One alternative is draw the notch as going over the center line by .022 and use a +/-.0.025, making the machinist responsible for figuring out both limits, when it looks like the goal is to be be stopped short by no more than. 0.003 and accept up to 0.050 clearance on the end.

RE: strange centerline dimension tolerance


What is a "programming dimension"?

I am satisfied that I can interpret your dimension. Is your diameter accurate enough to provide a good datum for measurement? If this were my part, I would call up a profile tolerance.

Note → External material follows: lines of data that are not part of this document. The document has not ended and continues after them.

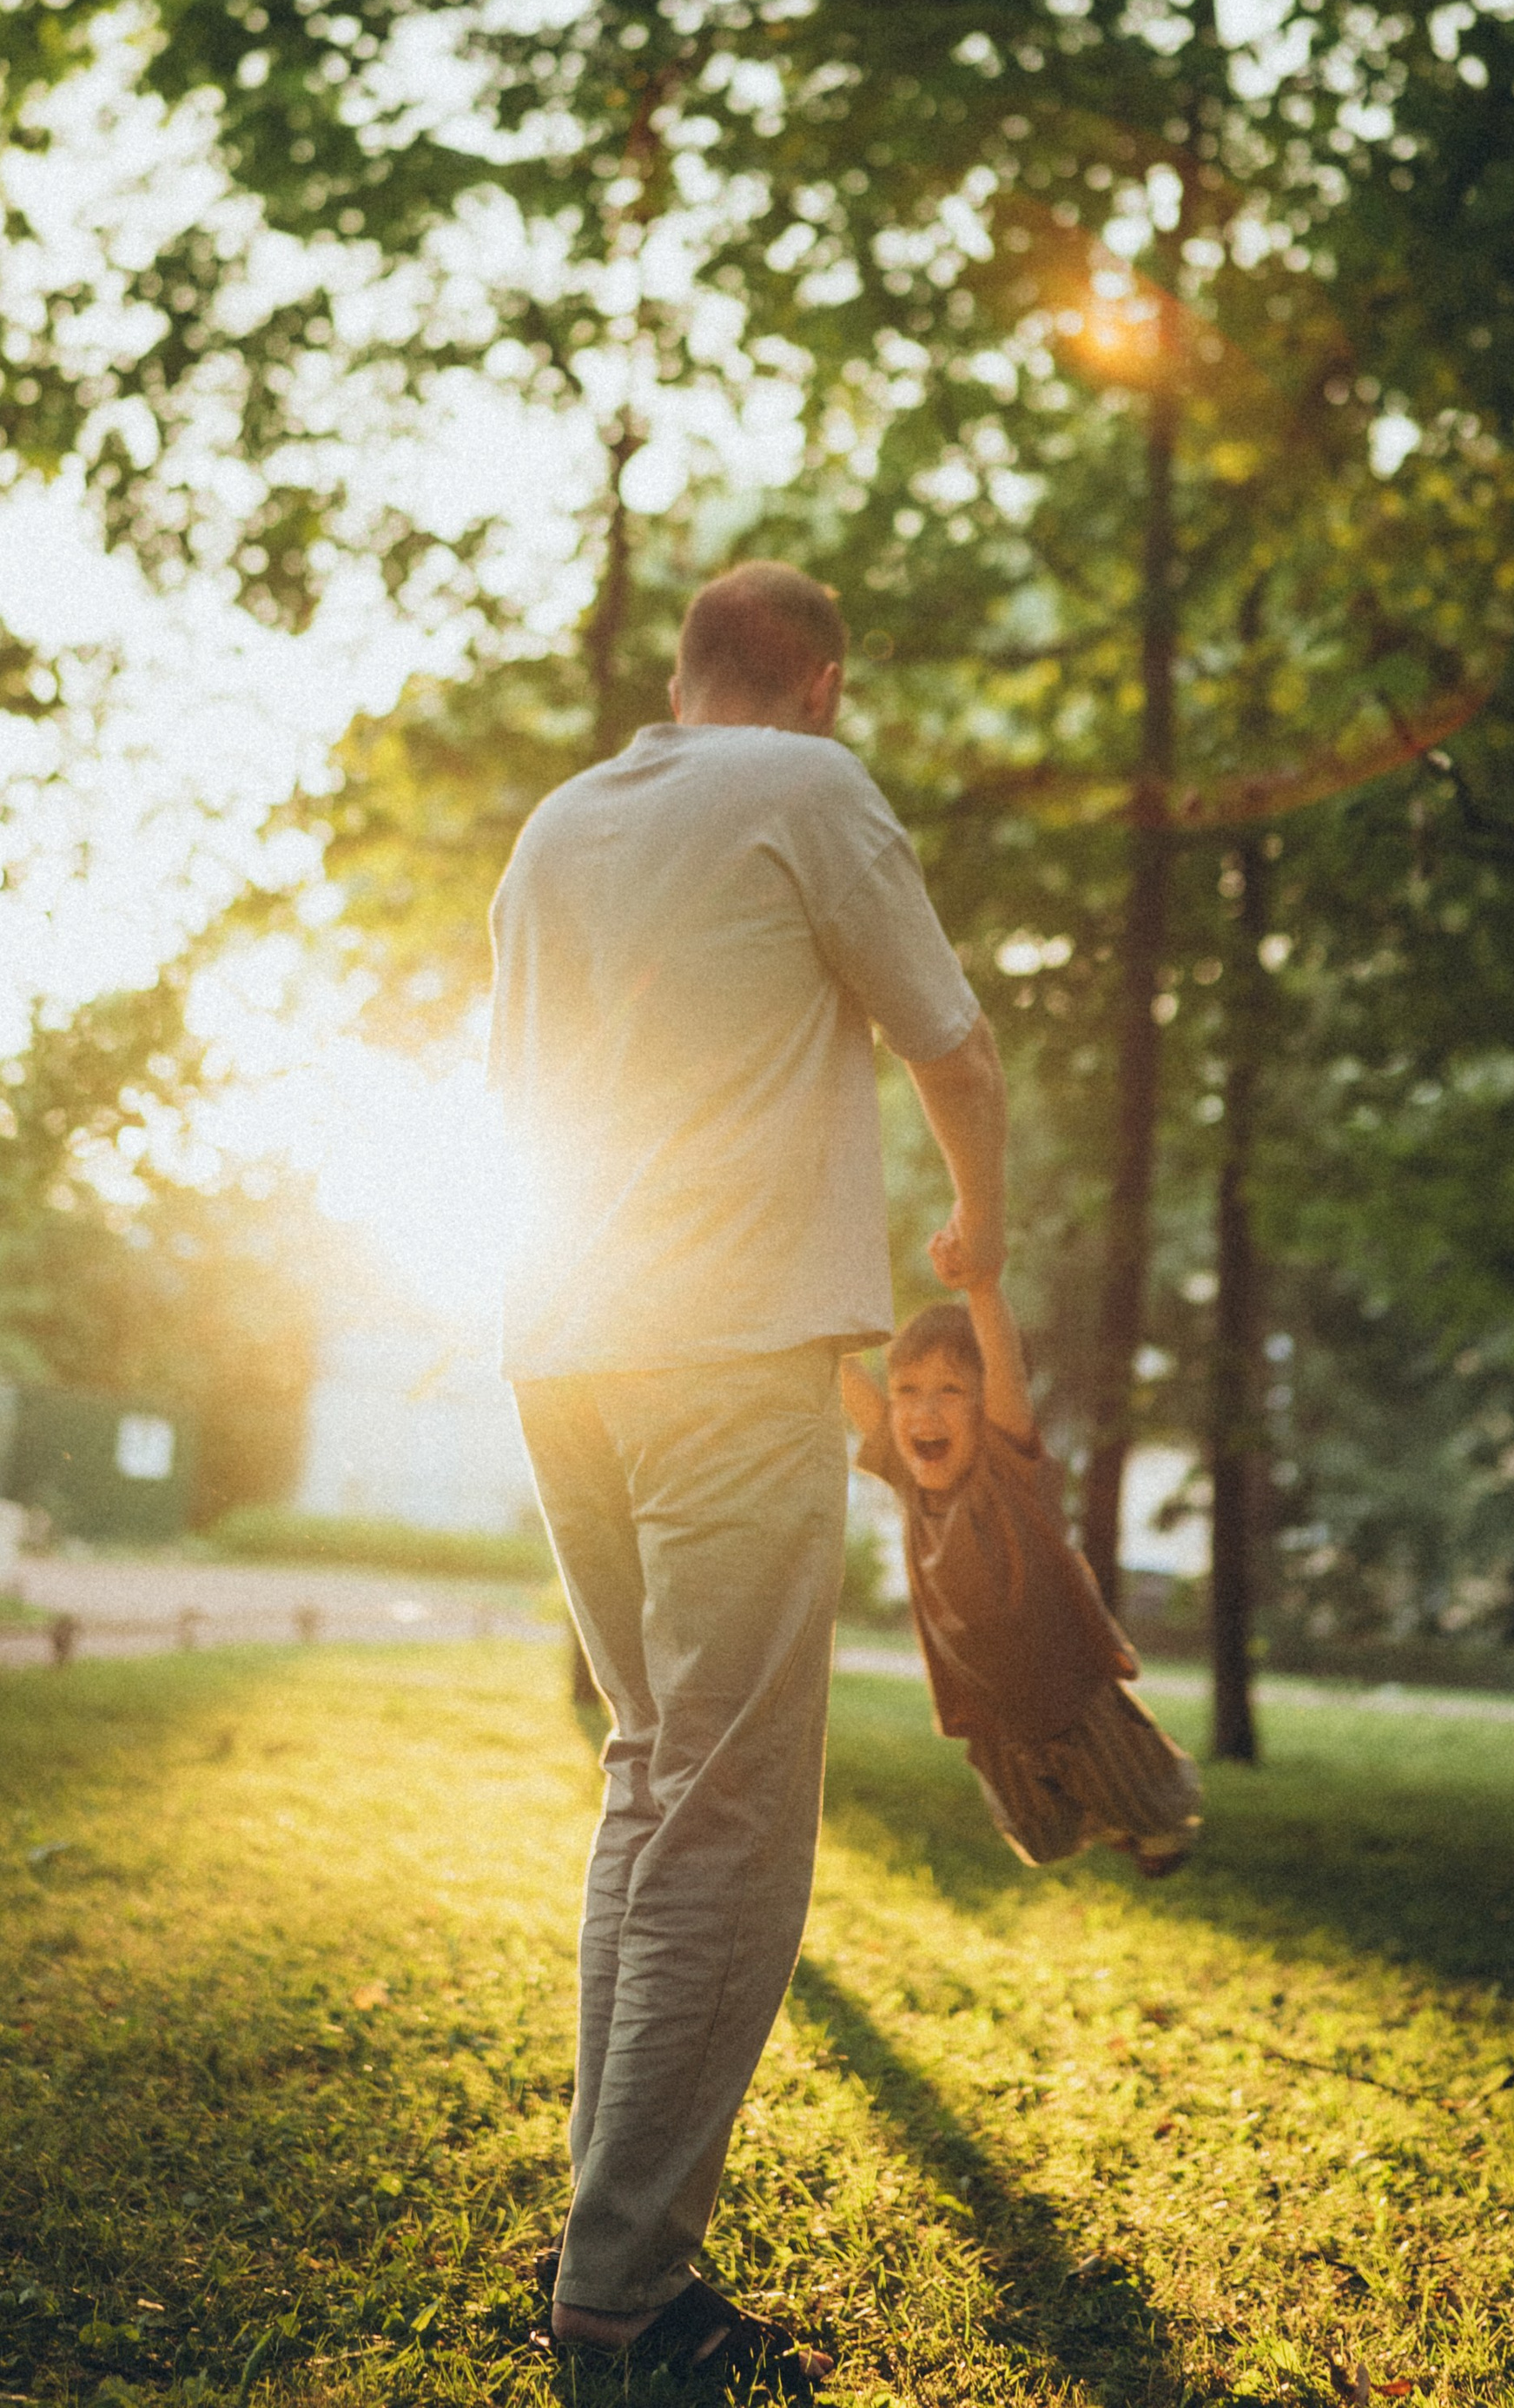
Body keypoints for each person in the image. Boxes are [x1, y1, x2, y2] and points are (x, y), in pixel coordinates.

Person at [488, 559, 1007, 2393]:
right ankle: (619, 2301)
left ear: (685, 669)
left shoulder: (558, 824)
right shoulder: (809, 787)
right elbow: (950, 1039)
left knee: (650, 1777)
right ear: (821, 685)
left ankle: (603, 2244)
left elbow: (515, 1102)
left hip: (561, 1351)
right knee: (731, 1816)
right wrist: (975, 1227)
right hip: (719, 1360)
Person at [843, 1287, 1202, 1875]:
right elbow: (849, 1377)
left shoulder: (1005, 1473)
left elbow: (1005, 1366)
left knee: (1150, 1807)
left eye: (950, 1391)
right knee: (1043, 1839)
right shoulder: (910, 1481)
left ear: (987, 1409)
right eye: (907, 1390)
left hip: (1073, 1691)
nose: (923, 1412)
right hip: (993, 1714)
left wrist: (982, 1287)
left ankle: (1161, 1828)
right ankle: (1099, 1819)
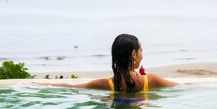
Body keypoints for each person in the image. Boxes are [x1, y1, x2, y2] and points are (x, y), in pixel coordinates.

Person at [39, 34, 177, 91]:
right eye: (141, 51)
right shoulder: (151, 80)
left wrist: (38, 83)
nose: (142, 55)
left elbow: (72, 86)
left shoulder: (105, 84)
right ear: (134, 54)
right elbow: (183, 86)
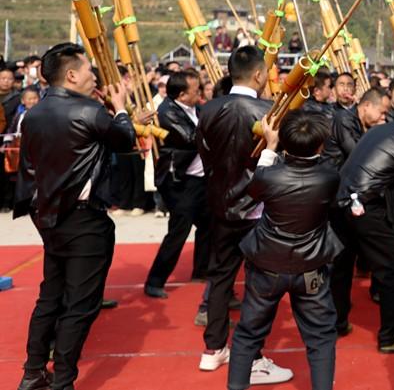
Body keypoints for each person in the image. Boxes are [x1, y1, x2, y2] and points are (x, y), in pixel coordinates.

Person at [14, 43, 141, 390]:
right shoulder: (89, 110)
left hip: (48, 216)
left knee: (50, 295)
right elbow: (125, 139)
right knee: (81, 305)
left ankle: (33, 371)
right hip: (84, 219)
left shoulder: (34, 113)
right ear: (71, 74)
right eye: (88, 70)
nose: (93, 75)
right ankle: (64, 381)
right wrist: (120, 108)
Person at [195, 46, 292, 384]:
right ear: (259, 75)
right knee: (256, 285)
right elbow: (281, 159)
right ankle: (251, 355)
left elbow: (205, 156)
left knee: (220, 278)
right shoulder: (269, 111)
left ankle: (213, 349)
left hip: (220, 205)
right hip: (256, 208)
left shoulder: (207, 109)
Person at [228, 111, 342, 390]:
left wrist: (269, 145)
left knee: (248, 332)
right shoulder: (329, 176)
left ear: (285, 143)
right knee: (321, 336)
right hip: (310, 266)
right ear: (320, 145)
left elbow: (254, 189)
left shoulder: (270, 176)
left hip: (267, 263)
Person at [332, 120, 394, 353]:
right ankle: (390, 336)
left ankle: (338, 323)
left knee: (342, 264)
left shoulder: (383, 129)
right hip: (365, 204)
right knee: (390, 269)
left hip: (341, 197)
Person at [145, 69, 211, 299]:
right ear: (182, 95)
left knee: (209, 224)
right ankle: (155, 280)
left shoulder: (199, 108)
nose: (200, 93)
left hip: (201, 178)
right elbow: (191, 138)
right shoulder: (167, 112)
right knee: (179, 230)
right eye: (196, 90)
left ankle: (202, 270)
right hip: (178, 181)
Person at [322, 87, 389, 168]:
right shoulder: (344, 119)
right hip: (334, 175)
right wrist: (376, 132)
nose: (383, 118)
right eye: (382, 112)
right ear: (367, 105)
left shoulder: (368, 124)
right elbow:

RE: strange centerline dimension tolerance


I am still thinking about your problem.

Which feature is generating your centre line? This is one of the problems with ± tolerances. Identify a datum feature, and call it up with a profile tolerance. Any feature that generates a centre line is a feature of size. If the feature of size is not accurate, you need to think through the implications of MMC/MMB on your profile tolerance.


RE: strange centerline dimension tolerance

If the nominal were .01 instead of .003 you wouldn't have any question would you?

You're over-thinking it because the arithmetic produces a negative number.

RE: strange centerline dimension tolerance

.003 -.050 = -.047.
Not sure which side of the line they want it to go. It's not clear.

I also have never seen "programming dimension" before. Not sure what that means.

ctopher, CSWP
SolidWorks '19
ctophers home
SolidWorks Legion

RE: strange centerline dimension tolerance

I agree with drawoh and Chris that it is ambiguous as to which direction the negative tolerance would apply without knowing from which side the dimension originates. ponder
Profile can be your friend.

"Know the rules well, so you can break them effectively."
-Dalai Lama XIV

RE: strange centerline dimension tolerance

This isn't my product, I was looking at it to hold some stock to be machined. The stock needs to be cut with a dovetail to the specific dimensions in the drawing.

I had time just now to model up the stock dovetail portion per the nominals on the drawing. It appears that the design intent is to allow the slot to breach past the centerline. If you allow the tolerance to go the other way the locating pin in the fixture that the dovetail slides in will interfere. The locating pin just prevents sliding inside the dovetail show in arrows below. It shouldn't touch the radius portion of the slot walls.

Below is the nominal fit picture assembly. I believe the feature of size that would be creating the centerline would be the width of the dovetail .413 as seen in the last pic. I have no idea what programming dimension is.

Is a negative plus minus dimension like this allowed with the standard. It was confusing which way the negative tolerance was going until I modeled the assembly and saw it could breach the centerline.